Frani: Rather you’ll find him here checking water temperatures and adjusting lights. And instead of the sound of irrigation you hear the humming of pumps and aerators. His company, Daily Harvest, does "Aquaponics" which is a fusion of "aquaculture"raising fish in a controlled environment, and "hydroponics" which is cultivating plants in water. Fish waste provides a food source for the plants and the plants filter the water for the fish to live in.
Gavin: Well come on out... If you will, just wipe your feet on the mat there.
Jamie: A tour of Daily Harvest starts in a room with over a dozen blue tanks measuring about 10’ in diameter. We wipe our feet on a disinfectant mat to ensure bio-security. We peer in the tank windows and see fish maybe 12” long swimming round and round.
Gavin: Here we’ve got tilapia, as well as a couple koi, roughly 150 in the first tank and 150 in the second tank. 250 - these are striped bass...
Frani: The choice of which fish to raise correlates to what plants he intends to grow.
Gavin: It’s kind of a balance because the high end of what the vegetables like, they like it between 65-68 degrees on the low end tolerance level for the fish. So we kind of make a compromise between what the fish really, really like and what the vegetables really like.
Jamie: We follow Gavin through a trail of PVC pipes into the adjoining room filled with rows and rows of grow beds with heads of romaine, bok choy, kale and swiss chard. Gavin lifts one of the lids to reveal a massive tangle of roots draping in the water.

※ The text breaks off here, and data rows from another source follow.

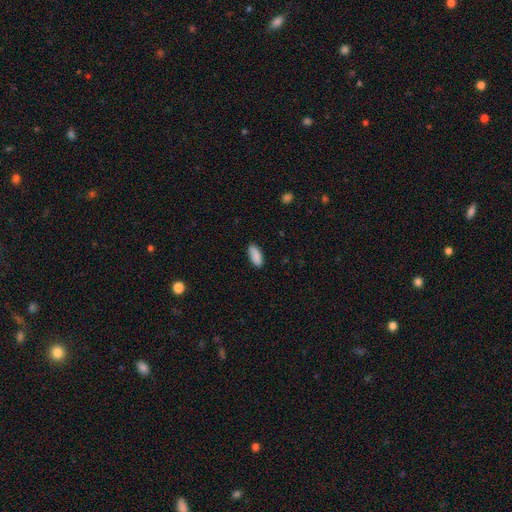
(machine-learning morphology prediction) Q: Smooth or featured?
A: smooth (87%); runner-up: star or artifact (7%)
Q: How rounded?
A: in between (85%); runner-up: cigar-shaped (13%)
Q: Merging?
A: none (84%); runner-up: minor disturbance (13%)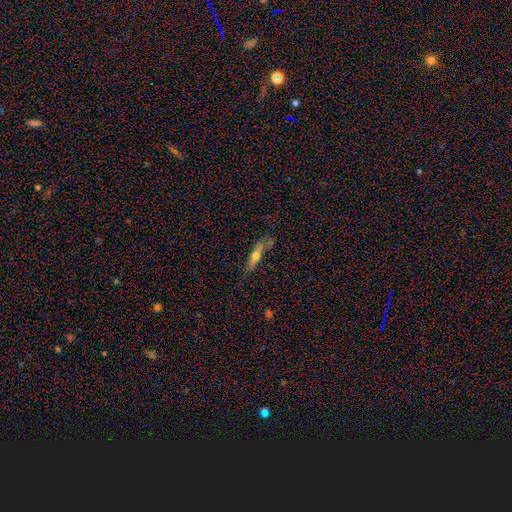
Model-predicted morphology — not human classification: smooth-or-featured: smooth: 47% | featured or disk: 46% | star or artifact: 7%
  merging: none: 58% | minor disturbance: 25% | major disturbance: 11% | merger: 6%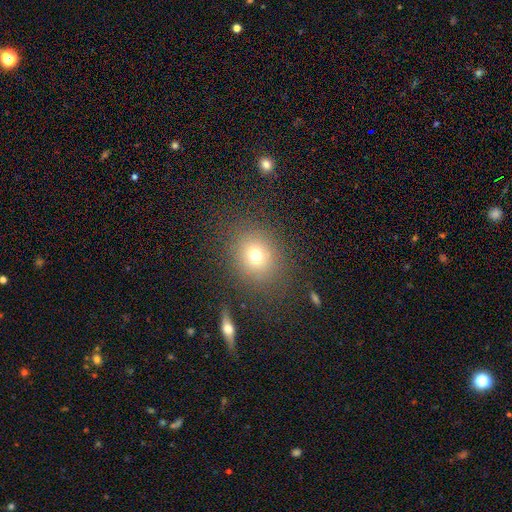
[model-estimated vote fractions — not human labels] The model was most divided on "how rounded": round: 73%, in between: 26%, cigar-shaped: 1%. More confident: merging — none (81%); smooth or featured — smooth (71%).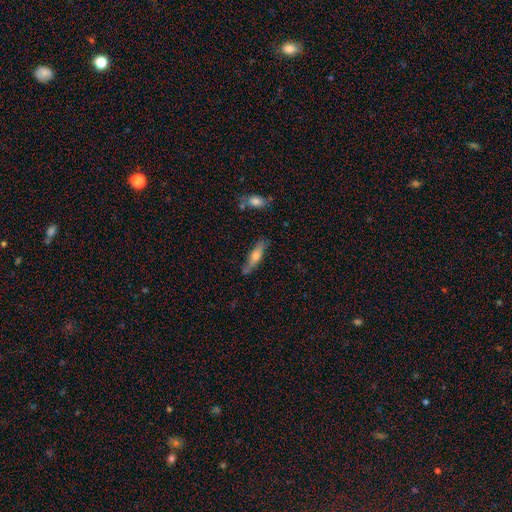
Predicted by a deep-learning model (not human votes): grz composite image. It shows a smooth galaxy with no disk features (51%) that is cigar-shaped (75%). Merging: none (77%).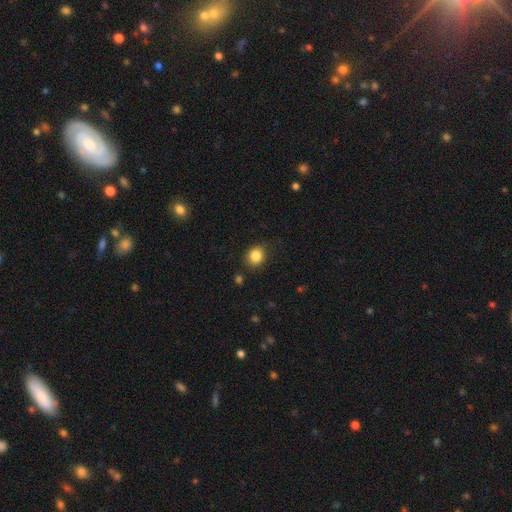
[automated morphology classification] This is clearly a smooth galaxy (85%). How rounded: likely round (72%). Merging: likely none (80%).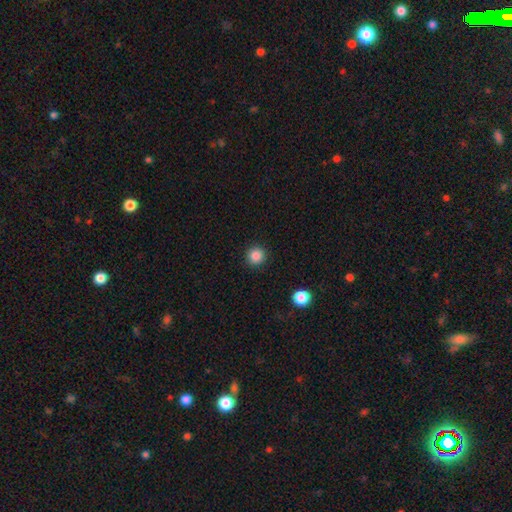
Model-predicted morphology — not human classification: Overall: smooth (86%). How rounded: round (94%). Merging: none (92%).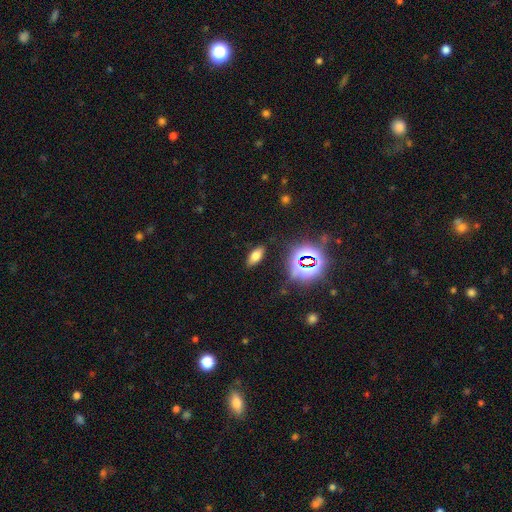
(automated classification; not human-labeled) This is likely a smooth galaxy (64%). How rounded: clearly in between (84%). Merging: clearly none (87%).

Frani: When the crops are ready, they’ll be delivered to the customer within hours of being cuta contrast from the way much of our food is currently delivered.
Gavin: California provides I think 50% of the nation’s fruit, nut and vegetable produce. They have to harvest it before it's ready so that it can kind of mature on a truck somewhere. Then it comes to the local markets then it's got to sit there for another day or two before its purchased, and then it sits in your lettuce crisper or whatever, so it's already you know I would assume 10 or 7 days old.
Jamie: Many fruits and vegetables travel hundreds, if not thousands of miles to your fridge, and that means a lot of fuel and energy.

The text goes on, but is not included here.